Just make sure to go to http://www.derektaylorkent.com/work/#/kubricksgame/to begin, but you have to read the book first because details from the book will be in the puzzles.
Me: How did you find the change from writing for kids to writing for adults?
Kent: It was the most difficult part of the process for sure. I had been exclusively writing picture books and middle-grade fiction (ala my series Scary School), so the writing styles were entirely different. I pretty much had to retrain myself to write long sentences and use more complex language than I was used to using. Luckily, my screenplays tend to veer more adult, so I still felt comfortable telling more mature stories, but the prose writing took a long time to get accustomed to and required a good deal of editing.
Me:What’s next?<Kent: Depending on how Kubrick’s Game is received, I may work on a sequel to that. I’ve also been writing narrative scripts for Virtual Reality and have a pretty epic Sci-Fi series that I’ve just started working on. I also have a couple middle-grade books that I’m finishing up and hope to get on the shelves soon. One is about a ten-year-old kid who becomes principal of his school called Principal Mikey and another is about superhero cows called The Mootants.
Me: What’s one thing you never get asked, but want the world to know?

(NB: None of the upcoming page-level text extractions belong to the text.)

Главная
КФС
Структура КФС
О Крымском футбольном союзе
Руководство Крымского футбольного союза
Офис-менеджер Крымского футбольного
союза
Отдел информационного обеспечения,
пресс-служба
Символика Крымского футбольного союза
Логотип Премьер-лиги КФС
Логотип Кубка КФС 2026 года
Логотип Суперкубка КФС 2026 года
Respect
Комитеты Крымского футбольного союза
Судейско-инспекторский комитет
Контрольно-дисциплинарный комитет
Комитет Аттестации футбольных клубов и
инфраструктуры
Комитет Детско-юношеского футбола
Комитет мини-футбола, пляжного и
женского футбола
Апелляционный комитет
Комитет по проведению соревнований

Kent: I get most of my creativity from my mom, artist Melanie Taylor Kent. She is an incredible painter, primarily known for doing epic pieces for Walt Disney, Warner Bros., LucasFilm, Steven Spielberg, The Rose Parade, and tons of others. She was known as the go-to artist for commemorative paintings of any American and international celebration. At my place I have have a Main Street Electrical Parade painting/multi-media sculpture that plays the Electrical Parade music and all the floats light up with fiber optics. Google her and you’ll see what I mean.